Das Leben ist schön

Liebe Besucherinnen und Besucher der Vesperkirche.

Ich grüße Sie alle herzlich. Mein Name ist Siegfried Fischer, evang. Krankenhauspfarrer in LB.

„Das Leben ist schön“ sagt Herr Keller noch, lächelt dabei und streicht mit seinen Händen nochmals über die Klaviertasten. Seine Worte erinnern mich an einen Kinofilm mit demselben Titel. Ob er ihn auch gekannt hat?

Herr Keller – seinen Namen habe ich geändert – war im vergangenen Jahr Patient bei uns in der Klinik. Sein Leben war die Musik. Er erzählte mir, wie er schon früh angefangen hat, Klavier zu spielen; wie glücklich er war, als er zum ersten Mal in einer Rockband mitspielen durfte.

Immer wieder hält er plötzlich inne und richtet sich aus seinem Krankenbett auf. Hält sich mit seinen Händen den Kopf. „Irgendetwas stimmt da nicht“, meint er. Seine Frau sitzt daneben und atmet tief durch.

Herr Keller hat einen Hirntumor und sollte am nächsten Tag operiert werden. Die Chancen, wieder geheilt zu werden, sind sehr gering. „Sie werden viel Geduld brauchen“, meinte die Ärztin.

Frau Keller erzählt aus ihrem gemeinsamen Leben, um ein wenig abzulenken. Sie selbst war als kleines Kind mit ihren Eltern aus Ungarn geflohen und hat in Süddeutschland ihren Mann kennen gelernt. Hier haben sie eine feste Bleibe gefunden, Kinder groß gezogen. „Es war nicht immer einfach, aber es war gut“, sagt sie. „Und immer hat uns die Musik begleitet“.

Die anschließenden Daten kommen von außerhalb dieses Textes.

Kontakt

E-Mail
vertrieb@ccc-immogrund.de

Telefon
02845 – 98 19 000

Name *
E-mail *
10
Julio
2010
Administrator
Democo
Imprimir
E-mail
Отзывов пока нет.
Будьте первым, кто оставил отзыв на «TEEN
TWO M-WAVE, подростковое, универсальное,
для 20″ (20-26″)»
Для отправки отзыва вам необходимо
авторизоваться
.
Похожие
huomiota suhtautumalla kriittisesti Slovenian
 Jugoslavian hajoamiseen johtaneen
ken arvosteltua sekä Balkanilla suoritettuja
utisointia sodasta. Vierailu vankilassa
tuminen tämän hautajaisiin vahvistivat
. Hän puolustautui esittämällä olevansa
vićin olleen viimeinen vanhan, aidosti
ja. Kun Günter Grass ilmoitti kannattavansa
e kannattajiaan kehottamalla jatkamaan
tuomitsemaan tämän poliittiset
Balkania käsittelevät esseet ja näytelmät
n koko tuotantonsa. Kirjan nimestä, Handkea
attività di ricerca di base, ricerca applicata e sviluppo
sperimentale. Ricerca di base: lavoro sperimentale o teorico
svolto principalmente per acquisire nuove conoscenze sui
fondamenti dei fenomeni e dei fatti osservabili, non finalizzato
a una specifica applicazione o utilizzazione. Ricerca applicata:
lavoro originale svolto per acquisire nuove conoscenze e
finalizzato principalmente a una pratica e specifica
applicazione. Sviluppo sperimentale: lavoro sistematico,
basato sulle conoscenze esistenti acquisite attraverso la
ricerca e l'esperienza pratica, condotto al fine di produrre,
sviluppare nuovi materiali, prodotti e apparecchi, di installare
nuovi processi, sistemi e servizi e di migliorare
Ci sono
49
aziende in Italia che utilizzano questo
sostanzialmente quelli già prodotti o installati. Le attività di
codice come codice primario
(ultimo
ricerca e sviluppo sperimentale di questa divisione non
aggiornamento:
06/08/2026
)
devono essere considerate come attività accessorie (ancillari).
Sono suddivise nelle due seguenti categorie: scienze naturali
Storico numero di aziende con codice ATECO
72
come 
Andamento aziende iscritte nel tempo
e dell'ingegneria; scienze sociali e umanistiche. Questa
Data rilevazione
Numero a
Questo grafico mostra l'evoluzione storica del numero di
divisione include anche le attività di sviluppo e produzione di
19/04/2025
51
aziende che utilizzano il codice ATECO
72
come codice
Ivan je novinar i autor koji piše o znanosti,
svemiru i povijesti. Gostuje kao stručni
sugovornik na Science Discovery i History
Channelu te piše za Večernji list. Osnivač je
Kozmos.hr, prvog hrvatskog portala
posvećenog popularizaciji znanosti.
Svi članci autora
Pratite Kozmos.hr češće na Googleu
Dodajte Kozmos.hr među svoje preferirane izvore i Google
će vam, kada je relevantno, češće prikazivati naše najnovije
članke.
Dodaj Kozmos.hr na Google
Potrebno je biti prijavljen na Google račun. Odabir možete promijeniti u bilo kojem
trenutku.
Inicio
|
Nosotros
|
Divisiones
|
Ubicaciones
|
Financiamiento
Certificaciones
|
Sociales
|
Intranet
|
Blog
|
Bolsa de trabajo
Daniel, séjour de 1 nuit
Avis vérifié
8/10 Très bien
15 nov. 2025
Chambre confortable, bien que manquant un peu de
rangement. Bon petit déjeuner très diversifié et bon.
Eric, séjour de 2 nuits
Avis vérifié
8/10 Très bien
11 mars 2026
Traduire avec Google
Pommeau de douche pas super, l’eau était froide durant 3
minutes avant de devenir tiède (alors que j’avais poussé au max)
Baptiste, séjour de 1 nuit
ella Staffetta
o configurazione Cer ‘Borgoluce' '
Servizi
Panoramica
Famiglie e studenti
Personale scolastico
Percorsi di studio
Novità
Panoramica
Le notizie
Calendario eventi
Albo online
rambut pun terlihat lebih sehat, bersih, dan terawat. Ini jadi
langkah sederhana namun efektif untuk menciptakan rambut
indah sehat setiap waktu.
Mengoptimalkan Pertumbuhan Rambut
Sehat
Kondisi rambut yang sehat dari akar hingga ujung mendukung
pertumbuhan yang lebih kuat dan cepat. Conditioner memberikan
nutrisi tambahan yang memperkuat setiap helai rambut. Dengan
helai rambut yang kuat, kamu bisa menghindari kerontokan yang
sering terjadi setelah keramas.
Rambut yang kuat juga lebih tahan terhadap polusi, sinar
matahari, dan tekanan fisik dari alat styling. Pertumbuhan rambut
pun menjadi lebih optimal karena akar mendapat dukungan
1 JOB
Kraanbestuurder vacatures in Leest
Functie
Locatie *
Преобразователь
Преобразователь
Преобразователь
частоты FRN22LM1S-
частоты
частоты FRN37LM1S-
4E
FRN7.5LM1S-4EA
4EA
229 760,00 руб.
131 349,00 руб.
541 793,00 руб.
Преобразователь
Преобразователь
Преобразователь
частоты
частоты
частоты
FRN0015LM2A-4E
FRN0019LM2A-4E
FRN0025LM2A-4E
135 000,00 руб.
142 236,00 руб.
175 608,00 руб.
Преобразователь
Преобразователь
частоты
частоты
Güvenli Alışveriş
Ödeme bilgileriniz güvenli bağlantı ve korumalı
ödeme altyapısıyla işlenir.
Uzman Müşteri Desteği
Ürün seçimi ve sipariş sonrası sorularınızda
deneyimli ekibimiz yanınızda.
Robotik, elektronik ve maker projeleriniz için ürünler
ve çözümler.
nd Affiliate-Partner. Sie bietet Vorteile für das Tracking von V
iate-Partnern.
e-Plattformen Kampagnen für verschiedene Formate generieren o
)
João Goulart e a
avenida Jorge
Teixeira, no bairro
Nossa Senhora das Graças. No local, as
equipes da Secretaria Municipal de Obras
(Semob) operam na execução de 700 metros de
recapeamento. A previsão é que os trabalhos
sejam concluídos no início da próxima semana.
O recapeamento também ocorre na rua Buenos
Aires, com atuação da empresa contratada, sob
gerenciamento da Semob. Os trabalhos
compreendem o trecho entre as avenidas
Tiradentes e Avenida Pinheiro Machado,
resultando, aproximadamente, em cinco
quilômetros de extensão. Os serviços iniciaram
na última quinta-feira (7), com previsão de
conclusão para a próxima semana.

„Wissen Sie, ob es hier in der Klinik ein Klavier gibt?“ fragt sie später, als wir uns im Flur noch einmal begegnen. „Mein Mann würde so gerne vor dem morgigen Tag noch einmal Klavier spielen. Vielleicht ist es das letzte Mal.“

„Ja, das kriegen wir doch hin“, meint Jenny, die zuständige Krankenschwester. Sie klärt es mit dem Arzt ab und besorgt gleich einen Rollstuhl. Wenig später sitzen wir in einem Aufenthaltsraum der Klinik, in dem ein Klavier steht. Ein paar Patienten und Besucher lauschen der Musik und setzen sich dazu. Herr Keller wirkt erschöpft. Ganz in sich gekehrt sitzt er auf dem Klavierstuhl und lässt doch mit einer Leichtigkeit eine wunderschöne Musik erklingen: Die Klaviersonate von Franz Schubert in B-Dur. Seine Frau kämpft mit den Tränen und doch strahlen ihre Augen. Als er aufhört ist es eine Weile ganz still. Das war ein besonderer Moment.

„Das Leben ist schön“, sagt Herr Keller noch mit einem Lächeln, bevor er allen die Hand gibt und sich von ihnen verabschiedet. Jenny hatte auch Tränen in den Augen, sie ahnte, was auf ihn zukommen wird. Sie begleitet ihn auf dem Rollstuhl und bringt ihn zusammen mit seiner Frau auf sein Zimmer. Es war tatsächlich das letzte Mal… kurz vor Weihnachten ist er zu Hause verstorben.

„Dass er das noch geschafft hat…“, erzählt mir seine Frau später „das war wie ein Wunder.“

Zur rechten Zeit hat sie noch gespürt, was jetzt dran ist.

Zur rechten Zeit eine Jenny gefunden, die gemerkt hat, was es jetzt braucht. Und es brauchte gar nicht viel…

Zur rechten Zeit jemand mit einem Lächeln ein warmes Essen in der Vesperkirche gereicht… Zur rechten Zeit aufmerksam gewesen.

„Das Leben ist schön“ – manchmal braucht es ganz wenig dafür.

Ich wünsche Ihnen noch einen schönen Tag.